Wilson, one of Arthur’s secretaries—the one Leopold didn’t much mind—looked up from the open drawer of a cabinet along the wall of the anteroom of the office. He pulled out a sheaf of paper, then closed the drawer. “Good afternoon, Mr. Thornton. What can I do for you today?” he asked, a distinct eagerness to please in his friendly brown eyes.

 

Leopold pulled off his leather gloves. “Is Mr. Barrington available? There is a matter I wish to discuss with him.” The usual vague excuse, but it sufficed.

 

The slim man motioned to the open door a few paces from his desk. “He is in his office if you would like to see him now. Shall I take your coat?”

 

He shoved his gloves into a pocket and handed the greatcoat to Wilson. The sight of another man standing behind the large oak desk, sandy blond head bent toward Arthur’s chestnut brown one, stopped him just inside the door of Arthur’s office.

 

When Arthur had told him he’d hired another secretary, Leopold had initially been pleased, a sign Arthur was proving true to his word that he would make time for Leopold. Then he had discovered just who Arthur had hired.

 

Edward Fenton, the youngest son of a well-respected gentleman and just out of Cambridge. Though they did not travel in precisely the same social circles, Leopold had made his acquaintance on a couple of occasions at various functions over the years. He had never heard a soul speak anything but highly of him.

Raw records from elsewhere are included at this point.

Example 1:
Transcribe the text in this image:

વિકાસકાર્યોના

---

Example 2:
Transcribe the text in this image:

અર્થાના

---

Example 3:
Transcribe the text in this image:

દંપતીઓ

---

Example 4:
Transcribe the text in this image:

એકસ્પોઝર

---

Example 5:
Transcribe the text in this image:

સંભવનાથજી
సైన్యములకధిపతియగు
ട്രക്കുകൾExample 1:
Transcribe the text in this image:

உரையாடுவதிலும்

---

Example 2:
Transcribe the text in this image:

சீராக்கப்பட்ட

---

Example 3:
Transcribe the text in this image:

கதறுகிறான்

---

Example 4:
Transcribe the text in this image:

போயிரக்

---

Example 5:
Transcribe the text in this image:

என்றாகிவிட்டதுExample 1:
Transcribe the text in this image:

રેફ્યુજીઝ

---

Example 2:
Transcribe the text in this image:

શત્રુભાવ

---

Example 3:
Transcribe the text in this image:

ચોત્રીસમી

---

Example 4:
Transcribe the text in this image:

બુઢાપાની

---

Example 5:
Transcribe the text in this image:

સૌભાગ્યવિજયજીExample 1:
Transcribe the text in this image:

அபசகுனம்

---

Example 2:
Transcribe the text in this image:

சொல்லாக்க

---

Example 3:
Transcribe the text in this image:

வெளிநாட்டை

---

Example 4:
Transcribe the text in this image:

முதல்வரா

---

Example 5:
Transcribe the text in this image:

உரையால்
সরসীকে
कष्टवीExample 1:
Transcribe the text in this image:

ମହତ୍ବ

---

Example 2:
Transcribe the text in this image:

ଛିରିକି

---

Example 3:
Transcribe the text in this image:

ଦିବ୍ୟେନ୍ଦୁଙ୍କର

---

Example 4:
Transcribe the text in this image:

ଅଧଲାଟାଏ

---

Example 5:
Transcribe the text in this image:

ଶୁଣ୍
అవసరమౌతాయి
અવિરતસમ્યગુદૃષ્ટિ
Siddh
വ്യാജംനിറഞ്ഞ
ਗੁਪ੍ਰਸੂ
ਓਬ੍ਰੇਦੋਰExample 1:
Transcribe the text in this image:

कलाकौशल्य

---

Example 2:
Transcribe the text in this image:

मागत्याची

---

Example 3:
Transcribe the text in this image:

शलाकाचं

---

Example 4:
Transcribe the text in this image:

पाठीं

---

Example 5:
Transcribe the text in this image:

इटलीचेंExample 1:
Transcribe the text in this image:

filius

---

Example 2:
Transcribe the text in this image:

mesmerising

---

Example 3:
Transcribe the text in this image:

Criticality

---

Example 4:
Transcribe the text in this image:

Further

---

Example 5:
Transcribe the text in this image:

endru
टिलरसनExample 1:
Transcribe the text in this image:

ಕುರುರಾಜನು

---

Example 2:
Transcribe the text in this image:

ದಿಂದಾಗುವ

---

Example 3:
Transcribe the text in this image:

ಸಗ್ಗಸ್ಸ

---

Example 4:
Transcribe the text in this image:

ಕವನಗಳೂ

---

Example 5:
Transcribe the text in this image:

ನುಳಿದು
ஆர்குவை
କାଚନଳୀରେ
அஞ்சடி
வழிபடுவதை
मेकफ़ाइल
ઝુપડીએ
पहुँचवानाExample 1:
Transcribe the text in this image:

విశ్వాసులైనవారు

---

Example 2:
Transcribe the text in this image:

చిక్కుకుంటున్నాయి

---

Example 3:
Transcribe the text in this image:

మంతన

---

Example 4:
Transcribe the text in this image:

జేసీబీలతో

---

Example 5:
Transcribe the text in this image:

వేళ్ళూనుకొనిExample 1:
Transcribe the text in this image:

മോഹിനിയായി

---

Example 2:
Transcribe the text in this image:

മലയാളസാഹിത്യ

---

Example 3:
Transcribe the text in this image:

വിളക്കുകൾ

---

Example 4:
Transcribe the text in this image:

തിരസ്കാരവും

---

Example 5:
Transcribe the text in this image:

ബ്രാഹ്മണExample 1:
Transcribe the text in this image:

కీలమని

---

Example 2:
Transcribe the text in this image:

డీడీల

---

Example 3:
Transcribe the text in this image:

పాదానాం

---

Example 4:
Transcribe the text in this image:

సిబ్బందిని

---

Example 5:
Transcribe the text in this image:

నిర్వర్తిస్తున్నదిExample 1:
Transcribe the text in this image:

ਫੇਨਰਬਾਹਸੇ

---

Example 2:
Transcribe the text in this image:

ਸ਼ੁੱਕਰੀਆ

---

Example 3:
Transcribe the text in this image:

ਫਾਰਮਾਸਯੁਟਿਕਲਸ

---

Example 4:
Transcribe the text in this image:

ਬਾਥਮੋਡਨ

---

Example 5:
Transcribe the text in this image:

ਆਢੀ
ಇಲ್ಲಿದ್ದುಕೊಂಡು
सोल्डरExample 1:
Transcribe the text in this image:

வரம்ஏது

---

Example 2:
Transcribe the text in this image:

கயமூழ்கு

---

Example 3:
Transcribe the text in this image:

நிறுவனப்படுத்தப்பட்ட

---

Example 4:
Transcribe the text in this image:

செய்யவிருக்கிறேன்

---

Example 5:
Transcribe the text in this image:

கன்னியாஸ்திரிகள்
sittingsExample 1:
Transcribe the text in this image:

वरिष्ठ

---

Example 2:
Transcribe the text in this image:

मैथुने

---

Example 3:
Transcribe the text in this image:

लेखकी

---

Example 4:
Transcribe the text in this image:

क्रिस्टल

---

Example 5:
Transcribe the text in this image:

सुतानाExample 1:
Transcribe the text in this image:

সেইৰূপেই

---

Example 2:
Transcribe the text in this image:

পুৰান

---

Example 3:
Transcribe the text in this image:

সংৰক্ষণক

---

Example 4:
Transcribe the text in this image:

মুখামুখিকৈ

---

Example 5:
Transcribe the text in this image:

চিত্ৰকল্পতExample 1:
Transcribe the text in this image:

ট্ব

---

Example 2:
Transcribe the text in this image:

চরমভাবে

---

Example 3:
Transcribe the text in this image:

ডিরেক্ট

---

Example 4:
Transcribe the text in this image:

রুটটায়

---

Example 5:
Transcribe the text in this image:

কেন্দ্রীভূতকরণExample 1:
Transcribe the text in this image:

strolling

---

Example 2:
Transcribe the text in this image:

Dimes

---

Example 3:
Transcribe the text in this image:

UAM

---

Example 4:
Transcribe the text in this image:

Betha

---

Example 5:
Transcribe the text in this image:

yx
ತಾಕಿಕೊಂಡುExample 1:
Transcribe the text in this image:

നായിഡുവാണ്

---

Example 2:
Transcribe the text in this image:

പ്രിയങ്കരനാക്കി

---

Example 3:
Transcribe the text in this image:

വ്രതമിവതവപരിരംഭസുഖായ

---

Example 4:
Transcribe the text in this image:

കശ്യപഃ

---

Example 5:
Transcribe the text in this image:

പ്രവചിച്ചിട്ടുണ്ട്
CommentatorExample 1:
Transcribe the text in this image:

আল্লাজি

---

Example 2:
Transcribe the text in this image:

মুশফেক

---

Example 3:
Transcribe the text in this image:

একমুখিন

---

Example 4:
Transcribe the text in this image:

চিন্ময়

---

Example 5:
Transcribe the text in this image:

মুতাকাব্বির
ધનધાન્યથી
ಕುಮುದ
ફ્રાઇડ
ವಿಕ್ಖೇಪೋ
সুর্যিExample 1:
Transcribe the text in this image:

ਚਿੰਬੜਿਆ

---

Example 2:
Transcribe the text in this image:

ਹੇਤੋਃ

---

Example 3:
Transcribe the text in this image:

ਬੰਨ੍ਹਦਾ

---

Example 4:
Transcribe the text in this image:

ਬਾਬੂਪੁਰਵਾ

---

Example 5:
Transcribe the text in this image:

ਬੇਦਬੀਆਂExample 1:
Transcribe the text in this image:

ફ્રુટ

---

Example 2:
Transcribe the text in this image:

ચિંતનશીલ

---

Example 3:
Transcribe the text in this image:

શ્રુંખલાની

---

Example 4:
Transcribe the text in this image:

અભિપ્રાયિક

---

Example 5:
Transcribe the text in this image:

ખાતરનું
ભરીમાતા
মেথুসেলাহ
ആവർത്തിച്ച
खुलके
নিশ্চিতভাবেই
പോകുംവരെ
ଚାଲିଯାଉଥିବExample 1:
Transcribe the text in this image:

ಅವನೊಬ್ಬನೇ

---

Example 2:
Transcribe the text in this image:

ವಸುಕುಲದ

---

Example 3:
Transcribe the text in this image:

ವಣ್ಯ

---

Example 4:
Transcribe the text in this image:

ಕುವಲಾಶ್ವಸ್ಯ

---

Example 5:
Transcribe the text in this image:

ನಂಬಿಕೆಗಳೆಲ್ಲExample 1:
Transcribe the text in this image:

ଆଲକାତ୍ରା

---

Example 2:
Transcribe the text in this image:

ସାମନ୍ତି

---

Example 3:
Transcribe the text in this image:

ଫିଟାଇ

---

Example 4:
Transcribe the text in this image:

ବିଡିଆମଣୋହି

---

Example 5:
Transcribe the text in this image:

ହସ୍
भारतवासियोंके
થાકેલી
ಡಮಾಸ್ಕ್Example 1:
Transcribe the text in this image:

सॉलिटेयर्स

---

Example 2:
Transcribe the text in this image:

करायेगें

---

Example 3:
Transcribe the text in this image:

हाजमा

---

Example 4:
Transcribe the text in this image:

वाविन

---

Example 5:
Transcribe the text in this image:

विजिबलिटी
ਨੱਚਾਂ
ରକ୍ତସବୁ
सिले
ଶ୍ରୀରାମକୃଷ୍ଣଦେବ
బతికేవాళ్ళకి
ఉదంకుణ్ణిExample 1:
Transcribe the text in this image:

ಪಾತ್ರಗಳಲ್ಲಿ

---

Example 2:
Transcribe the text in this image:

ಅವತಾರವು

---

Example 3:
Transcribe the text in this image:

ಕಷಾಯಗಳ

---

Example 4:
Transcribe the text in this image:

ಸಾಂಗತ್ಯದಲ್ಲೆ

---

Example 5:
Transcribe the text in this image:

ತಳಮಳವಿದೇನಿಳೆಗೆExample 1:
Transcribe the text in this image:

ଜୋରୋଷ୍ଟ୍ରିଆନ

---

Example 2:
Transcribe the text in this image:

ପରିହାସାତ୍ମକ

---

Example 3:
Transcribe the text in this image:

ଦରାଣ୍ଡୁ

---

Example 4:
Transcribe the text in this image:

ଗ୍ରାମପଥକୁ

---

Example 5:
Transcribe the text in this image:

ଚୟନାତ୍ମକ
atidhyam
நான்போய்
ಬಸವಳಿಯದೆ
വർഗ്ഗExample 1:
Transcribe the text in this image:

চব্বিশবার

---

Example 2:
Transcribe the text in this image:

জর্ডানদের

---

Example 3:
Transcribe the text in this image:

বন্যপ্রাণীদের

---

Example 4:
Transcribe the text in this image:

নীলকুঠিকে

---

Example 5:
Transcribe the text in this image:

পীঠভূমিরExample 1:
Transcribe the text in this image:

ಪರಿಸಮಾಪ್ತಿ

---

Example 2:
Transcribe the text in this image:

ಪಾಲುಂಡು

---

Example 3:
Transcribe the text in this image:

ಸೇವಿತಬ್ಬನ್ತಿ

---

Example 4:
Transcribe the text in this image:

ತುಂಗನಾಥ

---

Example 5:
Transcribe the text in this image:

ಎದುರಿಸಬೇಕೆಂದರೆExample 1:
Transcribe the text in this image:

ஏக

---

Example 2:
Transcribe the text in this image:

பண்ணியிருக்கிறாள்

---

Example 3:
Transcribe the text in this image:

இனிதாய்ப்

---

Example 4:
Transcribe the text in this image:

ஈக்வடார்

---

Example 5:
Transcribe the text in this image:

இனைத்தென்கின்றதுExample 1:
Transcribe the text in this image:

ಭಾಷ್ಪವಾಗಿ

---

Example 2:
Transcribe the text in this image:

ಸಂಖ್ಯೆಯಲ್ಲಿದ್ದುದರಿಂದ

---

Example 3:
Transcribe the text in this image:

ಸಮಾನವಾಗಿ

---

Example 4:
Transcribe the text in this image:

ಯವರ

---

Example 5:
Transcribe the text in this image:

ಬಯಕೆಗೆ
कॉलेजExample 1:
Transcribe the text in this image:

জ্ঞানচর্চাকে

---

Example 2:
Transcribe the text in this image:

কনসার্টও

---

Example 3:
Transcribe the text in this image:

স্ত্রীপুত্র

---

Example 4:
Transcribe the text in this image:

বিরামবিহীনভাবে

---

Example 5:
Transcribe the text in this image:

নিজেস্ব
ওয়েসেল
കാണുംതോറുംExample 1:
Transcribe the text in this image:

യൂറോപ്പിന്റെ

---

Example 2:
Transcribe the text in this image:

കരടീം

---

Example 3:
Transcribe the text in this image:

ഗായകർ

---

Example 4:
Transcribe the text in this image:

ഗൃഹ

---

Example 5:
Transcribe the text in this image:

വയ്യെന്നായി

Fenton was polite, studious, intelligent, and handsome. Broad of shoulder and with a masculine strength to his features. A younger version of Arthur.

 

And during his visits to Arthur’s office over the past few weeks, Leopold had also discovered that Fenton’s interest did not lie solely within the business of the law.

 

Could Arthur feel the force of Fenton’s gaze? Those blue eyes focused on Arthur’s profile as though soaking up every detail. He doubted the young man heard a word Arthur said as Arthur, his attention on the papers before him, explained some point or other. Did Arthur know it would take but a word from him for Fenton to bend over that desk and offer Arthur anything he wanted?

 

Arthur believes in fidelity
. Over and over, he repeated the words in his mind in an effort to shake off the insecurity that had draped over his shoulders like a damn cloak.

 

But try as he might, he could not ignore the fact that of late Arthur had been working more than his usual long hours. Could not ignore how Fenton always seemed to be standing right there, at Arthur’s shoulder, whenever Leopold stopped by the office. Hell, it hurt just to look at the two men together. So well matched, down to the similar plain, dark coats—they likely visited the same tailor—and the same neatly cropped short hair. The sight alone lodged the worry deep within Leopold. The worry that one evening, very soon, Arthur would pose that question to him once again.